Вскоре перед глазами нашими предстала круглая сводчатая комната, сквозь узенькие оконца которой, вделанные в стене, слабо пробивались вечерние сумерки. В ту же минуту, как только мы вошли, что-то зарычало, закряхтело и заворчало в углу комнаты, и при слабом свете умирающего дня мы увидели высокую, страшную фигуру человека с огромной черной бородой, грозно поднявшуюся нам навстречу. Мне особенно бросились в глаза его всклокоченные волосы и кровью налитые глаза.

— Ах! Ах! — раздался за мною в ту же минуту пронзительный голос, и Додошка бросилась сломя голову назад по узкому коридору. За нею кинулись все остальные.
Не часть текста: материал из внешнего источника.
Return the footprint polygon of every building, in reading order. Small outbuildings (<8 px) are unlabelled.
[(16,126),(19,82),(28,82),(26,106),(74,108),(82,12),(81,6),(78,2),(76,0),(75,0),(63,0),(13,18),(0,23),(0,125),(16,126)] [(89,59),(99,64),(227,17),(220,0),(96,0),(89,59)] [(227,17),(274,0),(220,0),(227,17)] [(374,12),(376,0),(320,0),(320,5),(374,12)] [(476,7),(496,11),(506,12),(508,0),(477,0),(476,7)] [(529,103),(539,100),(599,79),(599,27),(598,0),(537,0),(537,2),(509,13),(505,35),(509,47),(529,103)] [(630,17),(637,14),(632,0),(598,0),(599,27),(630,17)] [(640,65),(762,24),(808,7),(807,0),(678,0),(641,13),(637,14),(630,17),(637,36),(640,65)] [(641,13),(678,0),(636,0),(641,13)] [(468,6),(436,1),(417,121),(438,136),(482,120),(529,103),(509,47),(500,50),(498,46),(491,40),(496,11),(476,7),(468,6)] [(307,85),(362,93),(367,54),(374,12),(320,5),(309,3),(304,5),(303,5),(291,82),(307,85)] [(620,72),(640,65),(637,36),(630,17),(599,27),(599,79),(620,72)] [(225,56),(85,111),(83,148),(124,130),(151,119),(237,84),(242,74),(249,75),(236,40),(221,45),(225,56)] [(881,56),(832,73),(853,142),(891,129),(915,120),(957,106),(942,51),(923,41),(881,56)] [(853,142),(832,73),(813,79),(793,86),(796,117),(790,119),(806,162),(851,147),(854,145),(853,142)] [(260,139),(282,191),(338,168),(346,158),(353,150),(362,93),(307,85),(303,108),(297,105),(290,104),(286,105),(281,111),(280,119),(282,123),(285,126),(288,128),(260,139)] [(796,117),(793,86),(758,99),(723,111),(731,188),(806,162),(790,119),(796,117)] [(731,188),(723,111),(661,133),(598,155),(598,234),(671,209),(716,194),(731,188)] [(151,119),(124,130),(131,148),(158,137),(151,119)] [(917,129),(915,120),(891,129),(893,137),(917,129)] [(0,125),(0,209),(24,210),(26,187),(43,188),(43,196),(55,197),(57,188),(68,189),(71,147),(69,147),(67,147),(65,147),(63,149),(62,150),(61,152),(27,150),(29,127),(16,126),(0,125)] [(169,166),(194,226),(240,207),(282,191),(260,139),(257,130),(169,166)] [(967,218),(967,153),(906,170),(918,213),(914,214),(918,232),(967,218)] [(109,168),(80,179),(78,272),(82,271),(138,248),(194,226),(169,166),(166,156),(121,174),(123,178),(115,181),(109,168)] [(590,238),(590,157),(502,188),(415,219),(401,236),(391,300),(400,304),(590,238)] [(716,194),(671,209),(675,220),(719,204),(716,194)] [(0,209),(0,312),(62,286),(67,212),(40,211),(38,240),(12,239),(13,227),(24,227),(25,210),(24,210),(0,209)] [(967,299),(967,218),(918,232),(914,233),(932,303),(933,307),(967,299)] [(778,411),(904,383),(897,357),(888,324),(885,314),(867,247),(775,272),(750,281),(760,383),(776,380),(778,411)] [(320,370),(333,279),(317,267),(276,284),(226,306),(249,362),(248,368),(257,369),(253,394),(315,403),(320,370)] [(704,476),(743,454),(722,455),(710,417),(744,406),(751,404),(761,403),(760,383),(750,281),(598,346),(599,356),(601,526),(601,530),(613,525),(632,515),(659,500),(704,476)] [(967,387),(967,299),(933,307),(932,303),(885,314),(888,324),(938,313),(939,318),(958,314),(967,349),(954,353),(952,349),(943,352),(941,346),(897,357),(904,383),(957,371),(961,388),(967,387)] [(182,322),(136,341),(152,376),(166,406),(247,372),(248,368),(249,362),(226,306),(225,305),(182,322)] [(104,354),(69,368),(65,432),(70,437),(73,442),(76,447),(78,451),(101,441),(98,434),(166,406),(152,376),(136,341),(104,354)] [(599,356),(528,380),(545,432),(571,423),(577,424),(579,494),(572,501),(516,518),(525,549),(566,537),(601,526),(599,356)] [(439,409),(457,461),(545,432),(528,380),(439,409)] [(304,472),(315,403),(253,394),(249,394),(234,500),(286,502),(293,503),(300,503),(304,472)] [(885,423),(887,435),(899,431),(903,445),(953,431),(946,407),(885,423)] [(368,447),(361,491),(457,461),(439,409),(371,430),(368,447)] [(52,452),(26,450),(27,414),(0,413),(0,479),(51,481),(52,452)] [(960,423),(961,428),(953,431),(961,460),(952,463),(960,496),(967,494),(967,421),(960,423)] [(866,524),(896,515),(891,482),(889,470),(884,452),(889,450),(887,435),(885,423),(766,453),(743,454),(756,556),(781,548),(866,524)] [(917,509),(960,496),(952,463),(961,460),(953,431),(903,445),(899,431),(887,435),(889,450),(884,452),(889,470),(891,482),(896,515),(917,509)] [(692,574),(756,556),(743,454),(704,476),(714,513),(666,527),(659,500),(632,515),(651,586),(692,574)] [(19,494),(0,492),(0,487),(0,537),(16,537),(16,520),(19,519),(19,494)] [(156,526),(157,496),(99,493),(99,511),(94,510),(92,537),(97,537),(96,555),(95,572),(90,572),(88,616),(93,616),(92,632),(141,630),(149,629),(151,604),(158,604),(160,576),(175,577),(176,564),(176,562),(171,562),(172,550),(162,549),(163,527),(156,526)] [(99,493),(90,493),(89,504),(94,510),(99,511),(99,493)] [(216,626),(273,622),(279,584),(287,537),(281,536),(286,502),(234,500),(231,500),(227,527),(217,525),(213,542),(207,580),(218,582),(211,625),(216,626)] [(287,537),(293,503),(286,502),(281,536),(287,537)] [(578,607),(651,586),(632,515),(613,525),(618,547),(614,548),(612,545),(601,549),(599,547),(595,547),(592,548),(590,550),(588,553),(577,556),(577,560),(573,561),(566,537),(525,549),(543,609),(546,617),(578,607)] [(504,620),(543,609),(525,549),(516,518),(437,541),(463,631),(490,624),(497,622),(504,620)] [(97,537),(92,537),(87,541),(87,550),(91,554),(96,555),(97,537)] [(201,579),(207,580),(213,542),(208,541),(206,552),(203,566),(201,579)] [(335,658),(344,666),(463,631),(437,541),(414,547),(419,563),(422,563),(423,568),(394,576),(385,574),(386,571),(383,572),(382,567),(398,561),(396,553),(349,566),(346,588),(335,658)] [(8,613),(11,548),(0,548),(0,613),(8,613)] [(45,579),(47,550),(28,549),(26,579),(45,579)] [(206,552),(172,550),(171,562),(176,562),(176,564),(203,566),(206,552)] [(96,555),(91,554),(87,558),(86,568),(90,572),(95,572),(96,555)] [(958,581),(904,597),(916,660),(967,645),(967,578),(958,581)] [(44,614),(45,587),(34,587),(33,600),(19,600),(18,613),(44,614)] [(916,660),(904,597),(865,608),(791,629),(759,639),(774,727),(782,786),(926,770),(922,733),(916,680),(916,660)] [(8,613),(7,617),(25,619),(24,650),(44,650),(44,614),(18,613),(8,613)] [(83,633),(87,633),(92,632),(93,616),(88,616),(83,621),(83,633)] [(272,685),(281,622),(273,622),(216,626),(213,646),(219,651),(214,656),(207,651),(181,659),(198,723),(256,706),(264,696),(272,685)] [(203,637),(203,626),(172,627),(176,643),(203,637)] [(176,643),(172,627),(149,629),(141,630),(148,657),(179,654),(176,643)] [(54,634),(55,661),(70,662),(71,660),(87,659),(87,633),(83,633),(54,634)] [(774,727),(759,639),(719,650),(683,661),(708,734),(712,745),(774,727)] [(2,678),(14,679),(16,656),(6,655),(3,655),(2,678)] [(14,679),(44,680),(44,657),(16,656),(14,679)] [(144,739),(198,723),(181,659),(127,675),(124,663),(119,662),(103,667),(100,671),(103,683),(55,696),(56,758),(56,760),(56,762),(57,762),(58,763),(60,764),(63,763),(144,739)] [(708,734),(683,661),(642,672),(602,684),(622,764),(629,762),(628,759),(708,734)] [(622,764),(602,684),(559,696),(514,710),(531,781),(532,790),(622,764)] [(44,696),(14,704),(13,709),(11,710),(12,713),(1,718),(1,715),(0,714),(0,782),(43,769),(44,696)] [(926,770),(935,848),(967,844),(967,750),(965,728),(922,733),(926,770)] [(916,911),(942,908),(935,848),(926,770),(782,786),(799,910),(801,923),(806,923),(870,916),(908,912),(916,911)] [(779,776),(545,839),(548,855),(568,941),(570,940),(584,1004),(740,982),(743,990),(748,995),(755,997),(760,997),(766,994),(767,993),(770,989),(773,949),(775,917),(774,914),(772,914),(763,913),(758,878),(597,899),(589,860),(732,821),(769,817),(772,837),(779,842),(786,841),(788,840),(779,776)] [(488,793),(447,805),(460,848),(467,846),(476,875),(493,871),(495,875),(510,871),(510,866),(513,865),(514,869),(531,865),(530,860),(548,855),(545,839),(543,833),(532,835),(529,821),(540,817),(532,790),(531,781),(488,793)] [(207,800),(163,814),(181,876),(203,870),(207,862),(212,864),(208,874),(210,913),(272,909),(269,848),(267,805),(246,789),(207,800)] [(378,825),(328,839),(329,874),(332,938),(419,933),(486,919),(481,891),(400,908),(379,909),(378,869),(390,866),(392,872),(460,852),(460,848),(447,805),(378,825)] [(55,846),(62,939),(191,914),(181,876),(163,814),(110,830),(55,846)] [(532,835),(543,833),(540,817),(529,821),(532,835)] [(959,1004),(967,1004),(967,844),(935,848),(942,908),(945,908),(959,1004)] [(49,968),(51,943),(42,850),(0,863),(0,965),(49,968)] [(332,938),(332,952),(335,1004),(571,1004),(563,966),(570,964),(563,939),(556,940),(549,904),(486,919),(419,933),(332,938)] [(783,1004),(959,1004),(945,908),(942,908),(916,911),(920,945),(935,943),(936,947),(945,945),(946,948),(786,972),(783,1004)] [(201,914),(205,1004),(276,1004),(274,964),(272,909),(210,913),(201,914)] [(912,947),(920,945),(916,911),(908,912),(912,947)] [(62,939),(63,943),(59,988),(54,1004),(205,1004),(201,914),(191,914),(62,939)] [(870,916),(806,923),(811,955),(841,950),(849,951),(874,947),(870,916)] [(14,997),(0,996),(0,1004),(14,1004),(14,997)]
Я неслась впереди всех, шелестя тяжелым камлотом. Мне казалось, что черный, страшный человек гонится за нами следом, что вот-вот его рука тяжело опустится на мое плечо…

— Ах! — облегченным вздохом вырвалось из груди всех шести девочек, когда мы снова очутились в галерее, прилегающей к сеням.

— Слава Богу! Унесли ноги! — осеняя себя широким крестом, произнесла Бухарина.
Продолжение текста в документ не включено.